#### [Data extracted from a collection]
BEGIN
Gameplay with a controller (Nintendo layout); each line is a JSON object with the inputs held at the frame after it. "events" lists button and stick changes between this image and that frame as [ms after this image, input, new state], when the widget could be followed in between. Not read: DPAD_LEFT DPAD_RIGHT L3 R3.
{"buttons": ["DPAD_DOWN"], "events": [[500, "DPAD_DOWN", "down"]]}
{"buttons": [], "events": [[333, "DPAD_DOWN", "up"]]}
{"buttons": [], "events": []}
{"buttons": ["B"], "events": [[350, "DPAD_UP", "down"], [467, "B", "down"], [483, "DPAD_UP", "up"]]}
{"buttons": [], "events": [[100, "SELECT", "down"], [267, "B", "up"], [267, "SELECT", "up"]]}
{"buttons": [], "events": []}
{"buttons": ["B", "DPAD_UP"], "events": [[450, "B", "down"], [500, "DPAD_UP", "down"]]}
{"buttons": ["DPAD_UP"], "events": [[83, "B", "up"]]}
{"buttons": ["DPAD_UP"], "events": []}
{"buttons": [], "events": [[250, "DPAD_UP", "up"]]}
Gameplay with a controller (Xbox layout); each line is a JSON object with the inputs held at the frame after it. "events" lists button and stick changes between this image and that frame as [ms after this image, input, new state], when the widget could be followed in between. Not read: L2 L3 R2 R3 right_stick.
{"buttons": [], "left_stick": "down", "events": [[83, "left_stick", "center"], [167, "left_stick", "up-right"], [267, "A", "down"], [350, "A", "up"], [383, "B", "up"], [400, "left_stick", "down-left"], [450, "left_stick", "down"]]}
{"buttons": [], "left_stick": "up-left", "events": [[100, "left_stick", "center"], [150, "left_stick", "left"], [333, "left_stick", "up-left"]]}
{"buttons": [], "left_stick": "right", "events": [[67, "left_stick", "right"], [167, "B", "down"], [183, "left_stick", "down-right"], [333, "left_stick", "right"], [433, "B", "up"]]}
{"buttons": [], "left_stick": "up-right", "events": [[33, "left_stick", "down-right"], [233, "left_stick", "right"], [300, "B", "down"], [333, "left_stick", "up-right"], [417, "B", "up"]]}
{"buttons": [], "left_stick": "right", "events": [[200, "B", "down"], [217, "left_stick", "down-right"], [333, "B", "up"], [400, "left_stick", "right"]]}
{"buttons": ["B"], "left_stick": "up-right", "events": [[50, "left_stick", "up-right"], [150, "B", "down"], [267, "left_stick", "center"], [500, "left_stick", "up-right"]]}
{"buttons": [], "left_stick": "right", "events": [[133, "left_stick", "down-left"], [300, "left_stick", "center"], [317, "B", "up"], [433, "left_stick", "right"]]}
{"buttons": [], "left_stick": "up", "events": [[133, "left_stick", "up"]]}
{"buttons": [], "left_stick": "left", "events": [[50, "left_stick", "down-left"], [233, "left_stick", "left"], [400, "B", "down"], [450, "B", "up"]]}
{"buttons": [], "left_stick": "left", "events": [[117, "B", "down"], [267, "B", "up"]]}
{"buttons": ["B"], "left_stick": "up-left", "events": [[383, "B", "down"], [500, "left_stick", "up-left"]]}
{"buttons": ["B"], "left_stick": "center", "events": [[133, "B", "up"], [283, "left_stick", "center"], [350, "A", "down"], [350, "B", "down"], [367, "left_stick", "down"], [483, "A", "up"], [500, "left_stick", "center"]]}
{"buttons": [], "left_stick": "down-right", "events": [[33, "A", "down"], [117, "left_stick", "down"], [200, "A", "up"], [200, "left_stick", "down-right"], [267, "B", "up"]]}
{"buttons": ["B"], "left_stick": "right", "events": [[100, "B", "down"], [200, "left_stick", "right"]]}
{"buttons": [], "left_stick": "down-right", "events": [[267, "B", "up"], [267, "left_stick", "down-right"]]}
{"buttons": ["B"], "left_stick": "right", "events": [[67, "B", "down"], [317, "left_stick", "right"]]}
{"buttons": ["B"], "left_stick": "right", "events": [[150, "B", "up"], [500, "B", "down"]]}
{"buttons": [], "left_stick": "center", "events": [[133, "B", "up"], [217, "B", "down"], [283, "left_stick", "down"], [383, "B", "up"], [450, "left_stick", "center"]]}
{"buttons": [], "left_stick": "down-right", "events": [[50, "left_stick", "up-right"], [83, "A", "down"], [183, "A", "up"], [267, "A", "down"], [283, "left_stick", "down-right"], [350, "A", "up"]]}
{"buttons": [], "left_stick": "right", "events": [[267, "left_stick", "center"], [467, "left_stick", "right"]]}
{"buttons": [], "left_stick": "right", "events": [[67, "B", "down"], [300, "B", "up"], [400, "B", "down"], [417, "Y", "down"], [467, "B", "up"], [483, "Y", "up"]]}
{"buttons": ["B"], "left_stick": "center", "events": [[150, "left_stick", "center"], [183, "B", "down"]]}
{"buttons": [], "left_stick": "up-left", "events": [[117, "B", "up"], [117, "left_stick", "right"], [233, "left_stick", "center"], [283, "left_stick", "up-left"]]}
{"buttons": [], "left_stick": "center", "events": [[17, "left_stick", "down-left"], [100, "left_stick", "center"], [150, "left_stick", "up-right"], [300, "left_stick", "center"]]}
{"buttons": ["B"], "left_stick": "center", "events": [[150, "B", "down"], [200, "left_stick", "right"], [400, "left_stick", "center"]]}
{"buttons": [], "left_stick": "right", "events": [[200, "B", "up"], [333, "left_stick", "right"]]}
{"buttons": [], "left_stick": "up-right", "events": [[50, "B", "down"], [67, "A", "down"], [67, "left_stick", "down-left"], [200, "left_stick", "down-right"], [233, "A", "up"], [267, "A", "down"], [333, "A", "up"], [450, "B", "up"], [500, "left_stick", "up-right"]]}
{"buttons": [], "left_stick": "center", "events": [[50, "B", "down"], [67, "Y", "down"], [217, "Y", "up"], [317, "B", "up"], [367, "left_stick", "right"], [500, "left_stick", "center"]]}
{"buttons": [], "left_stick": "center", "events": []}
END
#### [PROMPT]
Each record above is to be returned verbatim.

#### [EXERCISE OUTPUT]
Gameplay with a controller (Nintendo layout); each line is a JSON object with the inputs held at the frame after it. "events" lists button and stick changes between this image and that frame as [ms after this image, input, new state], when the widget could be followed in between. Not read: DPAD_LEFT DPAD_RIGHT L3 R3.
{"buttons": ["DPAD_DOWN"], "events": [[500, "DPAD_DOWN", "down"]]}
{"buttons": [], "events": [[333, "DPAD_DOWN", "up"]]}
{"buttons": [], "events": []}
{"buttons": ["B"], "events": [[350, "DPAD_UP", "down"], [467, "B", "down"], [483, "DPAD_UP", "up"]]}
{"buttons": [], "events": [[100, "SELECT", "down"], [267, "B", "up"], [267, "SELECT", "up"]]}
{"buttons": [], "events": []}
{"buttons": ["B", "DPAD_UP"], "events": [[450, "B", "down"], [500, "DPAD_UP", "down"]]}
{"buttons": ["DPAD_UP"], "events": [[83, "B", "up"]]}
{"buttons": ["DPAD_UP"], "events": []}
{"buttons": [], "events": [[250, "DPAD_UP", "up"]]}
Gameplay with a controller (Xbox layout); each line is a JSON object with the inputs held at the frame after it. "events" lists button and stick changes between this image and that frame as [ms after this image, input, new state], when the widget could be followed in between. Not read: L2 L3 R2 R3 right_stick.
{"buttons": [], "left_stick": "down", "events": [[83, "left_stick", "center"], [167, "left_stick", "up-right"], [267, "A", "down"], [350, "A", "up"], [383, "B", "up"], [400, "left_stick", "down-left"], [450, "left_stick", "down"]]}
{"buttons": [], "left_stick": "up-left", "events": [[100, "left_stick", "center"], [150, "left_stick", "left"], [333, "left_stick", "up-left"]]}
{"buttons": [], "left_stick": "right", "events": [[67, "left_stick", "right"], [167, "B", "down"], [183, "left_stick", "down-right"], [333, "left_stick", "right"], [433, "B", "up"]]}
{"buttons": [], "left_stick": "up-right", "events": [[33, "left_stick", "down-right"], [233, "left_stick", "right"], [300, "B", "down"], [333, "left_stick", "up-right"], [417, "B", "up"]]}
{"buttons": [], "left_stick": "right", "events": [[200, "B", "down"], [217, "left_stick", "down-right"], [333, "B", "up"], [400, "left_stick", "right"]]}
{"buttons": ["B"], "left_stick": "up-right", "events": [[50, "left_stick", "up-right"], [150, "B", "down"], [267, "left_stick", "center"], [500, "left_stick", "up-right"]]}
{"buttons": [], "left_stick": "right", "events": [[133, "left_stick", "down-left"], [300, "left_stick", "center"], [317, "B", "up"], [433, "left_stick", "right"]]}
{"buttons": [], "left_stick": "up", "events": [[133, "left_stick", "up"]]}
{"buttons": [], "left_stick": "left", "events": [[50, "left_stick", "down-left"], [233, "left_stick", "left"], [400, "B", "down"], [450, "B", "up"]]}
{"buttons": [], "left_stick": "left", "events": [[117, "B", "down"], [267, "B", "up"]]}
{"buttons": ["B"], "left_stick": "up-left", "events": [[383, "B", "down"], [500, "left_stick", "up-left"]]}
{"buttons": ["B"], "left_stick": "center", "events": [[133, "B", "up"], [283, "left_stick", "center"], [350, "A", "down"], [350, "B", "down"], [367, "left_stick", "down"], [483, "A", "up"], [500, "left_stick", "center"]]}
{"buttons": [], "left_stick": "down-right", "events": [[33, "A", "down"], [117, "left_stick", "down"], [200, "A", "up"], [200, "left_stick", "down-right"], [267, "B", "up"]]}
{"buttons": ["B"], "left_stick": "right", "events": [[100, "B", "down"], [200, "left_stick", "right"]]}
{"buttons": [], "left_stick": "down-right", "events": [[267, "B", "up"], [267, "left_stick", "down-right"]]}
{"buttons": ["B"], "left_stick": "right", "events": [[67, "B", "down"], [317, "left_stick", "right"]]}
{"buttons": ["B"], "left_stick": "right", "events": [[150, "B", "up"], [500, "B", "down"]]}
{"buttons": [], "left_stick": "center", "events": [[133, "B", "up"], [217, "B", "down"], [283, "left_stick", "down"], [383, "B", "up"], [450, "left_stick", "center"]]}
{"buttons": [], "left_stick": "down-right", "events": [[50, "left_stick", "up-right"], [83, "A", "down"], [183, "A", "up"], [267, "A", "down"], [283, "left_stick", "down-right"], [350, "A", "up"]]}
{"buttons": [], "left_stick": "right", "events": [[267, "left_stick", "center"], [467, "left_stick", "right"]]}
{"buttons": [], "left_stick": "right", "events": [[67, "B", "down"], [300, "B", "up"], [400, "B", "down"], [417, "Y", "down"], [467, "B", "up"], [483, "Y", "up"]]}
{"buttons": ["B"], "left_stick": "center", "events": [[150, "left_stick", "center"], [183, "B", "down"]]}
{"buttons": [], "left_stick": "up-left", "events": [[117, "B", "up"], [117, "left_stick", "right"], [233, "left_stick", "center"], [283, "left_stick", "up-left"]]}
{"buttons": [], "left_stick": "center", "events": [[17, "left_stick", "down-left"], [100, "left_stick", "center"], [150, "left_stick", "up-right"], [300, "left_stick", "center"]]}
{"buttons": ["B"], "left_stick": "center", "events": [[150, "B", "down"], [200, "left_stick", "right"], [400, "left_stick", "center"]]}
{"buttons": [], "left_stick": "right", "events": [[200, "B", "up"], [333, "left_stick", "right"]]}
{"buttons": [], "left_stick": "up-right", "events": [[50, "B", "down"], [67, "A", "down"], [67, "left_stick", "down-left"], [200, "left_stick", "down-right"], [233, "A", "up"], [267, "A", "down"], [333, "A", "up"], [450, "B", "up"], [500, "left_stick", "up-right"]]}
{"buttons": [], "left_stick": "center", "events": [[50, "B", "down"], [67, "Y", "down"], [217, "Y", "up"], [317, "B", "up"], [367, "left_stick", "right"], [500, "left_stick", "center"]]}
{"buttons": [], "left_stick": "center", "events": []}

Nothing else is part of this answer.